◆ Required work:
A – Please list every website domain that appears in a link in the review exchange.
B – Duplicate the part of the review exchange that opens with the words containing "Could they also" and closes with "for combined therapy.".

◆ Extract to read:
====================
Could they discuss whether M36 coukd be tested in other cancer types?

 

Could they also compare M36 with other existing or potential drugs for colon cancer? What would be the advantage of this drug compared to the currently approved ones? Any suggestions for combined therapy.

C1QBP dependency appears to be correlated to some drug resistance patterns in Col. adenocarcinoma cells: https://depmap.org/portal/interactive/?filter=slice%2Fcontext%2FColon%2520Adenocarcinoma%2Flabel&regressionLine=true&associationTable=false&x=slice%2FChronos_Combined%2F2702%2Fentity_id&y=slice%2FRep_all_single_pt%2F48740%2Fentity_id&color=

 

Please use C1QBP instead of p32 in the text, as it is the approved alias of the gene, see https://www.genenames.org/data/gene-symbol-report/#!/hgnc_id/1243

Comments on the Quality of English Language

minor typos

Author Response

Minor Points

1. The article does not include in vivo experiments to confirm the efficacy and safety of M36 in animal models or organoid models. Could the authors discuss what could be the toxicity of such a drug for normal cells, compared to cancer cells, as C1QBQ is expressed in healthy tissue https://www.proteinatlas.org/ENSG00000108561-C1QBP/tissue?

M36 is a specific inhibitor of the p32/C1QBP protein, as has been demonstrated by Yenugonda et al. in 2017 for glioma cells and in the present work for colon cancer cells. As a specific inhibitor, the effects of the drug are more significant for cells overexpressing the protein, as is the case of glioma and colon cancer cells. In both works, it has been demonstrated that the effects exerted by M36 on the viability of cells are significantly lower in cells with a low expression of C1QBP (normal tissue or non-malignant cells). For example, in our work, the effects exerted by M36 on the viability of the 112CoN cell line (non-malignant colon cells with a relatively low expression of C1QBP) were non-significative compared to the vehicle-treated group.
====================
Page-level text extractions

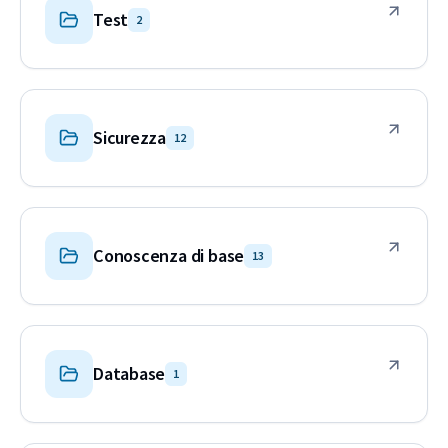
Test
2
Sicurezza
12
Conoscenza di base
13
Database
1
====================
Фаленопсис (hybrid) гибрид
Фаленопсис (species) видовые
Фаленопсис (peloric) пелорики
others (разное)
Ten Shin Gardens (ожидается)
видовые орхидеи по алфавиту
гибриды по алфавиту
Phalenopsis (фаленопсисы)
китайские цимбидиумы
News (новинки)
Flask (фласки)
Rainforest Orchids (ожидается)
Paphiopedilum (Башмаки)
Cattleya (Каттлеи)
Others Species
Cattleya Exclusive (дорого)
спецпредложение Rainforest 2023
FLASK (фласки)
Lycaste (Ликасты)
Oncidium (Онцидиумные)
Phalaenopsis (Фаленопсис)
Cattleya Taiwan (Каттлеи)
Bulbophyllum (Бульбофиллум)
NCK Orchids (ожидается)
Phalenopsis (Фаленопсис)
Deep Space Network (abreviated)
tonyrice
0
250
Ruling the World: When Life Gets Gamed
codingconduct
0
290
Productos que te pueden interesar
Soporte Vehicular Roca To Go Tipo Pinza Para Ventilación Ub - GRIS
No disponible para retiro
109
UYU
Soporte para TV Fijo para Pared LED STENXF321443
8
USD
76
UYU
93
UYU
====================
◆ Answers to the exercises:
A –
depmap.org
www.genenames.org
www.proteinatlas.org

B –
Could they also compare M36 with other existing or potential drugs for colon cancer? What would be the advantage of this drug compared to the currently approved ones? Any suggestions for combined therapy.